J. F. Gore v. . M. Mastin

66 N.C. 371 | N.C. | 1872

Huggins v. Simpson, Phillips' law, 126, State v. Fulton, at this term. Plaintiff complained that the defendant had wrongfully taken a mule out of his possession and sold it.

The defendant, who was the sheriff of Forsythe county, admitted the taking, but justified the seizure, viz: that he had seized the mule under a distraint for taxes due from the plaintiff, and which had been assessed by the justices of said county, under the charter of the N.W. N.C. R. R. Co. The defendant offered in evidence a book containing the amount of taxes due from the tax-payers of said county for the year 1868. The former clerk of the county court certified that it was a true copy of the tax lists for 1868, as taken from the original, and that he delivered it to the sheriff to collect taxes for State and county purposes, that it was arranged alphabetically, and contained the names and subjects of taxation other than rail road tax. This book was made out from the *372 assessment made and returned to the clerk in May 1868, and did not refer to any rail road tax. Defendant also offered in evidence the record of the county court, directing a vote to be taken upon a subscription by the county for a number of shares in N.W. N.C. R. R. Co., and a subsequent order by the justices of said county, directing a tax to be levied on all persons and subjects of taxation, now taxable for State and county tax for the present year, and that said sheriff collect the taxes, amounting to and upon the tax list as made out by the clerk of this court for the present year.

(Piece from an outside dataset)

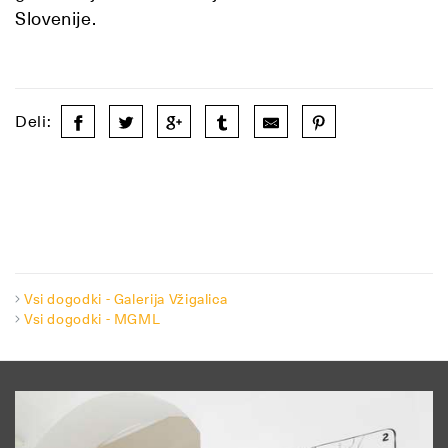
Slovenije.
Deli:
Vsi dogodki - Galerija Vžigalica
Vsi dogodki - MGML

Plaintiff insisted that no order could be made by the justice, directing the sheriff to collect the rail road taxes except by an assessment of the property of the tax-payer made after the order, c. There was a verdict for the plaintiff. Judgment and appeal by the defendant. Under our former system, it was made the duty of the County Court, at the first session held after the first day of April, annually to appoint for each captain's district a Justice of the Peace to take a list of the taxable property. Rev. Code, ch. 99, sec. 53. This list taken by the Justice, of taxables, was to be returned to the Clerk of the County Court at the next term after the time prescribed for taking the list. sec. 66, same chap.: and the Clerk of the Court was directed, on or before the 1st day of April, in the year ensuing the taking of the lists, to deliver to the Sheriff of the county a full and accurate copy, in alphabetical order, of the lists. Sec. 81, same chap.: and the Sheriff was directed forthwith to proceed to collect such taxes, sec. 82. This list thus prepared and furnished the Sheriff, constituted the authority of the Sheriff for the *373 collection of the taxes, and was of the same force and effect as an execution issuing from the County Court upon a judgment therein rendered, in the matter of which the same Court had jurisdiction. It was no part of the duty of the Sheriff to inquire whether these taxes were properly laid or not; he was commanded forthwith to collect these taxes, and it was the duty of the tax-payers, to pay to the Sheriff these taxes thus assessed, when demanded. By section 87, chapter 99, the Sheriff is authorized, if need be, to destrain and sell the property of the tax-payer to satisfy the same.

In our case the Sheriff seized the mule for which this suit is brought, and sold it to satisfy the tax, which the plaintiff declined to pay. The Sheriff after retaining the tax and his costs and charges, tendered the balance of the price for which the mule sold, to the plaintiff. In all this the Sheriff was in the strict line of his duty. The Sheriff being a public officer was not bound to have a regularly certified list of taxables with him when he distrained. nor was he obliged to have any list with him; it was quite sufficient that the list had been made out by the Clerk of the County Court and delivered to the Sheriff.

In this case the plaintiff had no cause of action against the Sheriff, as he was himself in fault in not paying his tax when demanded.

We suppose it was one of the objects of this action to test the legality of this Rail Road tax. It is sufficient to say that the legality of this tax cannot be tested in this way. State v. Fulton at this term. Huggins v.Hinson, Phillips law 126.

This renders it unnecessary to notice the questions as to the rejection of the tax list offered by the defendant.

There is error. This will be certified.